→ **PROBLEM**: Copy the listing below line for line, keeping every character unchanged.

→ **Collected data**:
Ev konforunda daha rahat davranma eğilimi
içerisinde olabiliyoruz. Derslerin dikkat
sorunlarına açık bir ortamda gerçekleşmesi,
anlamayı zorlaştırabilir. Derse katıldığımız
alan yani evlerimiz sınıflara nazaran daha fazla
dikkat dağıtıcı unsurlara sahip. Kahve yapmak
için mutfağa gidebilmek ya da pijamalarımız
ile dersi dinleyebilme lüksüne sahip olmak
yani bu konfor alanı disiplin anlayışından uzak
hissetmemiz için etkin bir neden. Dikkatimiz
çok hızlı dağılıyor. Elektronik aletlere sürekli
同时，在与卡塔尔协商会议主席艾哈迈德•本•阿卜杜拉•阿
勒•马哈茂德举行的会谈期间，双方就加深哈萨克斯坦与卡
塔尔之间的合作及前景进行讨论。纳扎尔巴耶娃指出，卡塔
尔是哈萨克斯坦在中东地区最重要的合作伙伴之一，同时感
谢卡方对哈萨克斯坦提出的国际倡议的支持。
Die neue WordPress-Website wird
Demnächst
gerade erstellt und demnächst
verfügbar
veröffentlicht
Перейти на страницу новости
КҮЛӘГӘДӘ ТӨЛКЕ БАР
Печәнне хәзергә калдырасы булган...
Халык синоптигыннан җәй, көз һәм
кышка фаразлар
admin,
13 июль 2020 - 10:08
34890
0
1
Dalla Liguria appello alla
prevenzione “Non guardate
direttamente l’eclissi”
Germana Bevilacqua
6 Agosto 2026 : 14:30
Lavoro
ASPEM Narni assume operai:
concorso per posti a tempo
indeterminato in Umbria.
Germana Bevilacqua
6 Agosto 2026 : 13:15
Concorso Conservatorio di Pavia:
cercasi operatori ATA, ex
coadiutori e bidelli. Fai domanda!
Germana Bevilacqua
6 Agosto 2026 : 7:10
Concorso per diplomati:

→ **OUTPUT OF THE TASK**:
Ev konforunda daha rahat davranma eğilimi
içerisinde olabiliyoruz. Derslerin dikkat
sorunlarına açık bir ortamda gerçekleşmesi,
anlamayı zorlaştırabilir. Derse katıldığımız
alan yani evlerimiz sınıflara nazaran daha fazla
dikkat dağıtıcı unsurlara sahip. Kahve yapmak
için mutfağa gidebilmek ya da pijamalarımız
ile dersi dinleyebilme lüksüne sahip olmak
yani bu konfor alanı disiplin anlayışından uzak
hissetmemiz için etkin bir neden. Dikkatimiz
çok hızlı dağılıyor. Elektronik aletlere sürekli
同时，在与卡塔尔协商会议主席艾哈迈德•本•阿卜杜拉•阿
勒•马哈茂德举行的会谈期间，双方就加深哈萨克斯坦与卡
塔尔之间的合作及前景进行讨论。纳扎尔巴耶娃指出，卡塔
尔是哈萨克斯坦在中东地区最重要的合作伙伴之一，同时感
谢卡方对哈萨克斯坦提出的国际倡议的支持。
Die neue WordPress-Website wird
Demnächst
gerade erstellt und demnächst
verfügbar
veröffentlicht
Перейти на страницу новости
КҮЛӘГӘДӘ ТӨЛКЕ БАР
Печәнне хәзергә калдырасы булган...
Халык синоптигыннан җәй, көз һәм
кышка фаразлар
admin,
13 июль 2020 - 10:08
34890
0
1
Dalla Liguria appello alla
prevenzione “Non guardate
direttamente l’eclissi”
Germana Bevilacqua
6 Agosto 2026 : 14:30
Lavoro
ASPEM Narni assume operai:
concorso per posti a tempo
indeterminato in Umbria.
Germana Bevilacqua
6 Agosto 2026 : 13:15
Concorso Conservatorio di Pavia:
cercasi operatori ATA, ex
coadiutori e bidelli. Fai domanda!
Germana Bevilacqua
6 Agosto 2026 : 7:10
Concorso per diplomati:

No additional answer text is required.